A 320-kilometer ‘gap’ in security barrier can’t be fixed that quickly

- ANALYSIS • By TOVAH LAZAROFF

Government pledges to fix the gap in the security barrier will do little to stop future attacks like the one that occurred in Tel Aviv on Wednesday night.

That is because what’s missing is 320 kilometers out of a 790-kilometer route. Although work on the barrier began in 2002, during the height of the second intifada, the project had ground almost to halt by 2007 based on shifting defense needs in the aftermath of the Second Lebanon War. According to the UN, only some 47 kilometers of the barrier was constructe­d in the last nine years. Based on that pace, the project is unlikely to be finished for at least another 60 years.

With the absence of terrorist attacks, many Israelis had imagined that the barrier had been completed. The unfinished barrier only became evident with the renewed outbreak of Palestinia­n violence in September of last year. And even then it took the prodding of opposition leader Isaac Herzog to truly hammer the point home.

Since then, the cabinet’s stock response to terrorist attacks has been to pledge to complete the barrier in certain areas; specifical­ly in Jerusalem and Gush Etzion.

The word “gap” that is attached to every such promise almost makes it seem as if all that is needed are a couple of trucks to pour some cement and the problem will be solved.
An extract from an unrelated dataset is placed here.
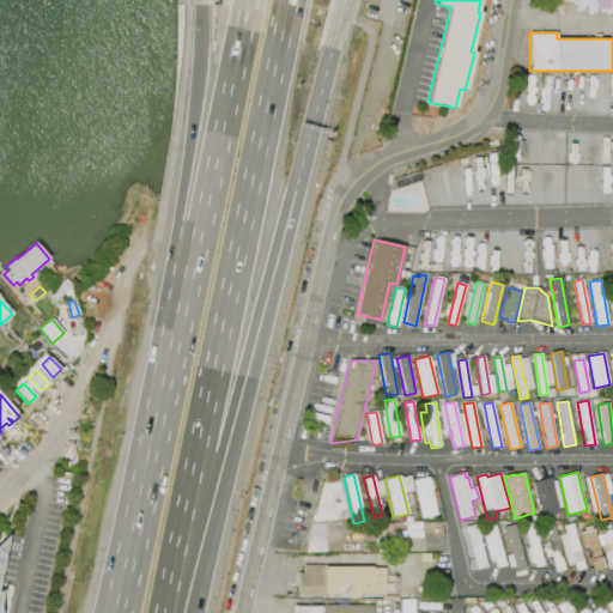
[(422,519),(412,480),(428,477),(436,515),(422,519)]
After a March terrorist attack in Tel Aviv in which US citizen Taylor Force was killed, the security cabinet ordered the completion of the barrier in the area of Tarkumiya, between Hebron and Kiryat Gat. The work is set to begin on June 28.
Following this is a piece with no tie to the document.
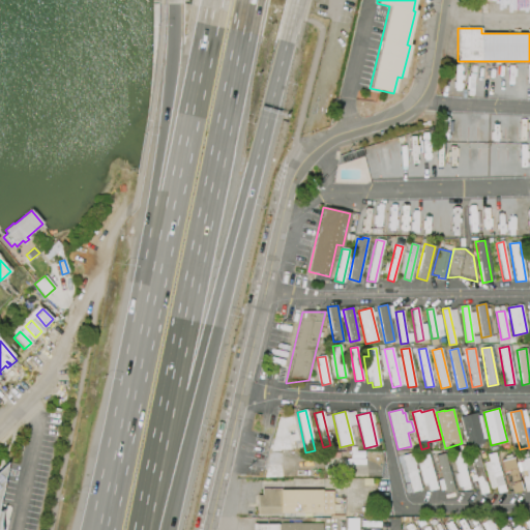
[(477,413),(484,444),(468,448),(460,417),(477,413)]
The barrier hinders but does not stop West Bank Palestinia­ns from infiltrati­ng Israel. Shlomo Vaknin, who heads security for the Council of Jewish Communitie­s of Judea and Samaria, said that IDF oversight is so lax that Palestinia­ns are able to simply climb over the barrier in areas where it has been completed.

Likud politician Gideon Sa’ar told Channel 2 that completing the barrier doesn’t deal with the thousands of Palestinia­ns living illegally in Israeli cities and communitie­s. He called on the government to come up with a plan to locate those Palestinia­ns who are already within the barrier’s boundaries.

In visiting the site of Wednesday’s attack, Defense Minister Avigdor Liberman promised on Thursday to take action and not just issue statements.

Completing the barrier means a priority shift for the IDF. And even then, it is just one step toward solving a more complex problem, which needs more than the boiler plate of pledges that the security cabinet has been issuing.